Like Salgado's family, Thao Nguyen was selling pizzas out of her backyard, in Yucca Valley, California, after her home goods store closed. After three months, her small pizza operation was shut down last summer by San Bernardino County health officials.
“They got a formal complaint from somebody and they came up for a visit and they looked on social media for evidence to build a case against me,” said Nguyen, who has since started cooking for pop-ups out of a kitchen at the local community college.
It was frustrating, Nguyen said, because a 2018 California law allows home kitchens to be used for a “microenterprise” — which involves one full-time employee and gross yearly sales that don't exceed $50,000. But it's up to each county to implement it. While San Bernardino County isn't on board, neighboring Riverside County is.
“I think this is a really great thing to help people who can’t afford or don’t have the means or lifestyle to really commit to having a brick-and-mortar restaurant,” Nguyen said.
Lee Thomas, a former San Leandro, California, councilman who works for the Oakland Unified School District, had a side business called GrilleeQ, barbecuing food for events at people’s homes. Because of COVID-19, he now cooks in his backyard — against Alameda County rules. He's worried about getting in trouble but wants to draw attention to the issue.
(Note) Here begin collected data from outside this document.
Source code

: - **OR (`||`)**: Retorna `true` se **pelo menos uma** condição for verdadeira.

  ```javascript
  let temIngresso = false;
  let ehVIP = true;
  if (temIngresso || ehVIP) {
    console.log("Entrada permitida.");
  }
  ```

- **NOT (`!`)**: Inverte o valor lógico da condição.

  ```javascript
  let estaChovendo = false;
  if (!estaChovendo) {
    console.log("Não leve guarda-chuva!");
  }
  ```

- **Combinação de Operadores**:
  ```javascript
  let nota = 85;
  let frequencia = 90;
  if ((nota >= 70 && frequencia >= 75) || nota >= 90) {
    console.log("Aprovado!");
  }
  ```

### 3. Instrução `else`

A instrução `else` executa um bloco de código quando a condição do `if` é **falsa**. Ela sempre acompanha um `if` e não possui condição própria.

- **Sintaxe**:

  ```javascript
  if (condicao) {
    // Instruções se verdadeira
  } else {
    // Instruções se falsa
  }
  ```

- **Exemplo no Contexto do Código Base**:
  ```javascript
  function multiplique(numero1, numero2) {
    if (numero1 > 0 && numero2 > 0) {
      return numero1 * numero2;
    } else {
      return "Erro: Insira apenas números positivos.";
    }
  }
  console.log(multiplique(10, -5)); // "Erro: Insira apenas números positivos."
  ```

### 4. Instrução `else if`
“People are going to do this regardless,” Thomas said. “You might as well legalize it, take the fear away from people... but also create this ecosystem of making sure that food is safe.”
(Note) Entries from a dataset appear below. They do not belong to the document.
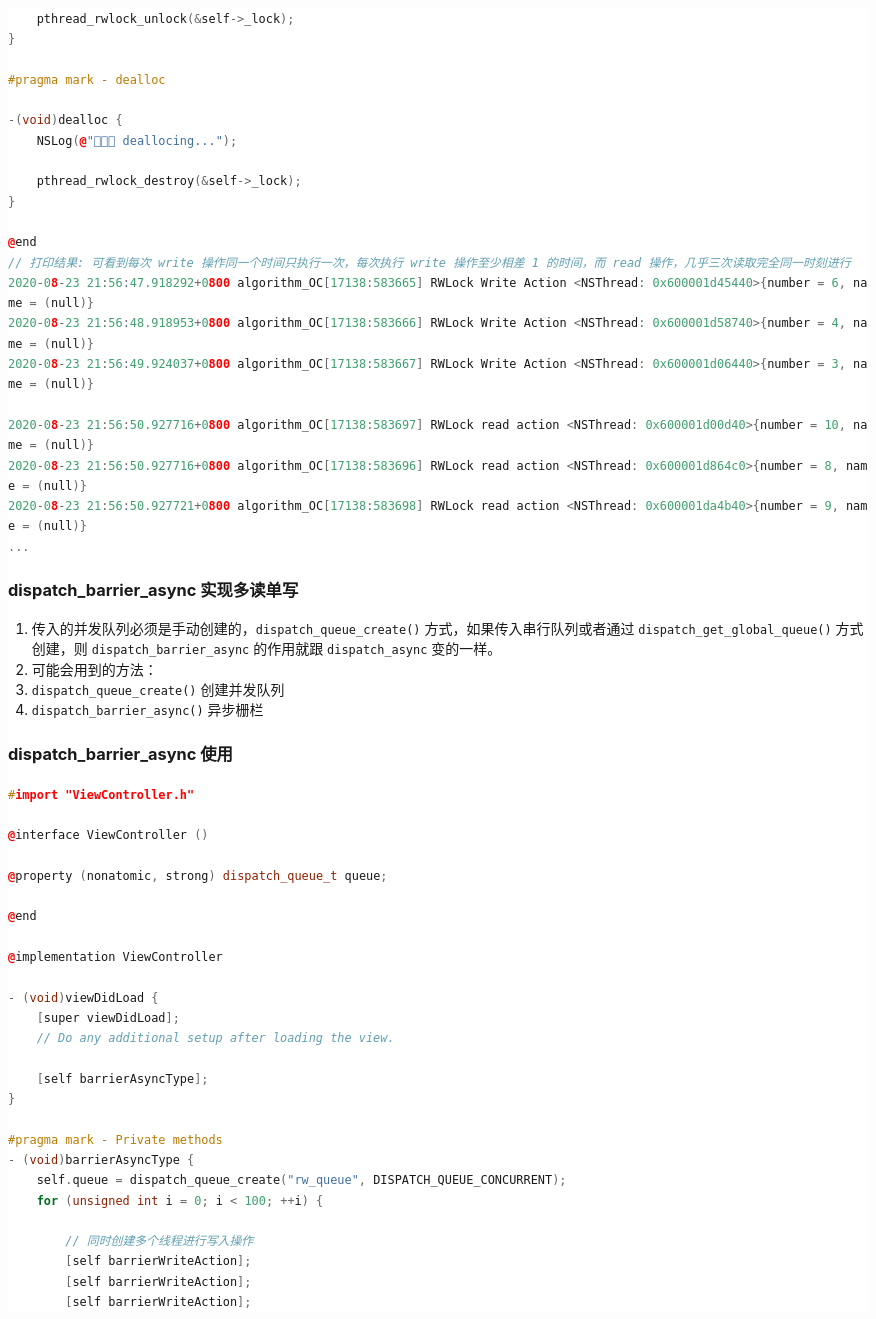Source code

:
 ```c++
    pthread_rwlock_unlock(&self->_lock);
}

#pragma mark - dealloc

-(void)dealloc {
    NSLog(@"🚚🚚🚚 deallocing...");
    
    pthread_rwlock_destroy(&self->_lock);
}

@end
// 打印结果: 可看到每次 write 操作同一个时间只执行一次，每次执行 write 操作至少相差 1 的时间，而 read 操作，几乎三次读取完全同一时刻进行
2020-08-23 21:56:47.918292+0800 algorithm_OC[17138:583665] RWLock Write Action <NSThread: 0x600001d45440>{number = 6, name = (null)}
2020-08-23 21:56:48.918953+0800 algorithm_OC[17138:583666] RWLock Write Action <NSThread: 0x600001d58740>{number = 4, name = (null)}
2020-08-23 21:56:49.924037+0800 algorithm_OC[17138:583667] RWLock Write Action <NSThread: 0x600001d06440>{number = 3, name = (null)}

2020-08-23 21:56:50.927716+0800 algorithm_OC[17138:583697] RWLock read action <NSThread: 0x600001d00d40>{number = 10, name = (null)}
2020-08-23 21:56:50.927716+0800 algorithm_OC[17138:583696] RWLock read action <NSThread: 0x600001d864c0>{number = 8, name = (null)}
2020-08-23 21:56:50.927721+0800 algorithm_OC[17138:583698] RWLock read action <NSThread: 0x600001da4b40>{number = 9, name = (null)}
...
```
### dispatch_barrier_async 实现多读单写
1. 传入的并发队列必须是手动创建的，`dispatch_queue_create()` 方式，如果传入串行队列或者通过 `dispatch_get_global_queue()` 方式创建，则 `dispatch_barrier_async` 的作用就跟 `dispatch_async` 变的一样。
2. 可能会用到的方法：
  1. `dispatch_queue_create()` 创建并发队列
  2. `dispatch_barrier_async()` 异步栅栏
### dispatch_barrier_async 使用
```c++
#import "ViewController.h"

@interface ViewController ()

@property (nonatomic, strong) dispatch_queue_t queue;

@end

@implementation ViewController

- (void)viewDidLoad {
    [super viewDidLoad];
    // Do any additional setup after loading the view.
    
    [self barrierAsyncType];
}

#pragma mark - Private methods
- (void)barrierAsyncType {
    self.queue = dispatch_queue_create("rw_queue", DISPATCH_QUEUE_CONCURRENT);
    for (unsigned int i = 0; i < 100; ++i) {
    
        // 同时创建多个线程进行写入操作
        [self barrierWriteAction];
        [self barrierWriteAction];
        [self barrierWriteAction];
```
California, Wyoming and North Dakota allow limited sales of higher-risk foods such as meat, according to C.O.O.K. Alliance, an advocacy group lobbying for home cooks. Utah signed off on similar legislation in March.
In New Mexico, the pandemic has spurred new interest in the sale of homemade canned goods. In March, state legislators voted to ease restrictions on the sale of homemade food that can be stored safely without refrigeration. Sellers still have to complete a short training course, label products, and keep the kitchen “free of pets or children” during food preparation.
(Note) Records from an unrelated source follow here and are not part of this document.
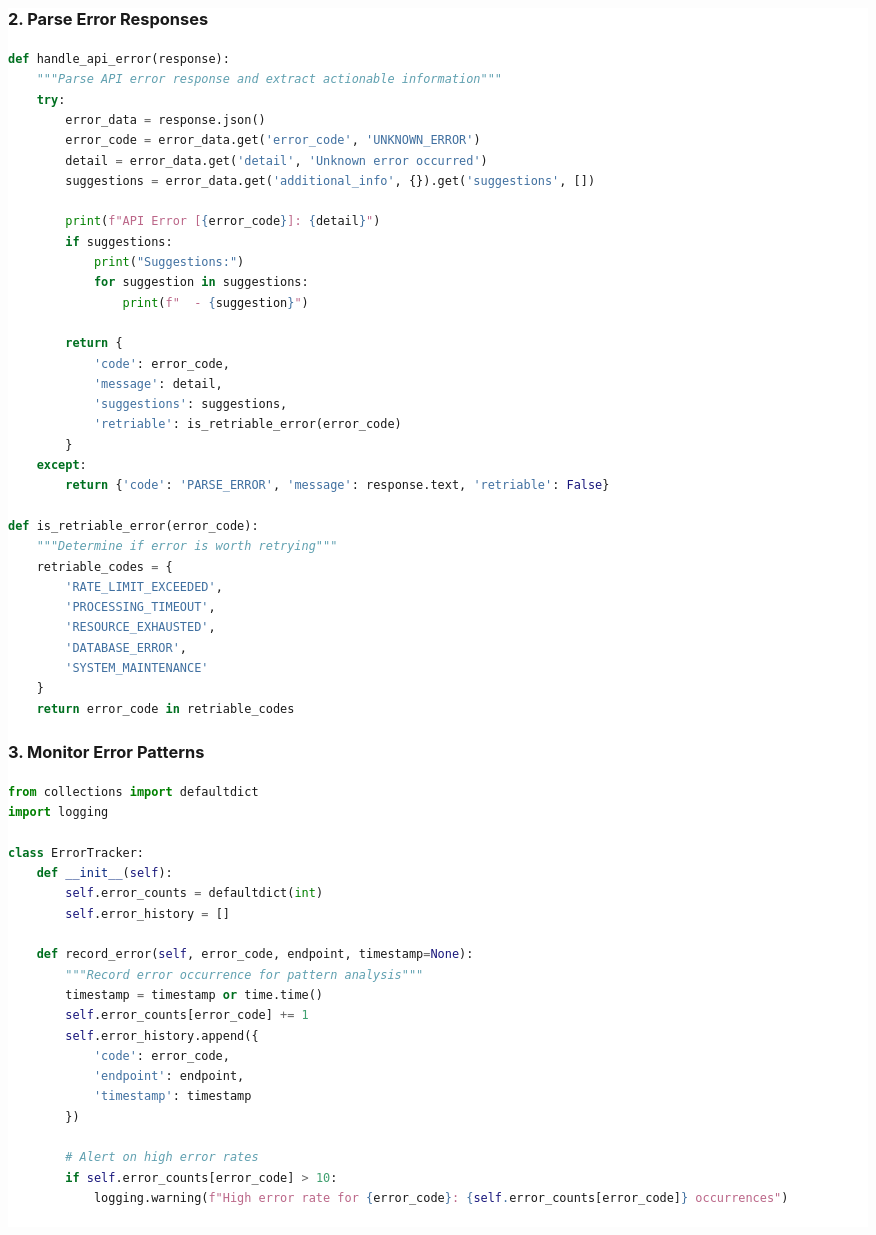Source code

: ### 2. Parse Error Responses

```python
def handle_api_error(response):
    """Parse API error response and extract actionable information"""
    try:
        error_data = response.json()
        error_code = error_data.get('error_code', 'UNKNOWN_ERROR')
        detail = error_data.get('detail', 'Unknown error occurred')
        suggestions = error_data.get('additional_info', {}).get('suggestions', [])
        
        print(f"API Error [{error_code}]: {detail}")
        if suggestions:
            print("Suggestions:")
            for suggestion in suggestions:
                print(f"  - {suggestion}")
                
        return {
            'code': error_code,
            'message': detail,
            'suggestions': suggestions,
            'retriable': is_retriable_error(error_code)
        }
    except:
        return {'code': 'PARSE_ERROR', 'message': response.text, 'retriable': False}

def is_retriable_error(error_code):
    """Determine if error is worth retrying"""
    retriable_codes = {
        'RATE_LIMIT_EXCEEDED',
        'PROCESSING_TIMEOUT',
        'RESOURCE_EXHAUSTED',
        'DATABASE_ERROR',
        'SYSTEM_MAINTENANCE'
    }
    return error_code in retriable_codes
```

### 3. Monitor Error Patterns

```python
from collections import defaultdict
import logging

class ErrorTracker:
    def __init__(self):
        self.error_counts = defaultdict(int)
        self.error_history = []
    
    def record_error(self, error_code, endpoint, timestamp=None):
        """Record error occurrence for pattern analysis"""
        timestamp = timestamp or time.time()
        self.error_counts[error_code] += 1
        self.error_history.append({
            'code': error_code,
            'endpoint': endpoint,
            'timestamp': timestamp
        })
        
        # Alert on high error rates
        if self.error_counts[error_code] > 10:
            logging.warning(f"High error rate for {error_code}: {self.error_counts[error_code]} occurrences")
    
```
“We’re working on other states,” said Peter Ruddock, C.O.O.K. Alliance's California policy and implementation director. “We take food safety very seriously. We just think there are many ways to do it and total prohibition — which is what we basically have — isn’t the best way.”
Schaffner, the professor, advised that any legislation include regular health inspections and intensive training just like restaurant chefs would get. “Those two things would be a really good first step,” he said.
Winneker doesn't plan on doing a side hustle from home forever. He isn't ruling out returning to his job, but he wants to get a vendor's license and move to a commercial kitchen. In the meantime, he's prepared if forced to close up taco shop.
“(The pandemic) made me realize if my back’s against the wall, I’ll figure it out,” Winneker said. “Worst case scenario, they're going to tell me to stop. If they tell me to stop, I'll make it legit and start over.”
____ Associated Press writer Morgan Lee in Santa Fe, N.M. contributed to this report.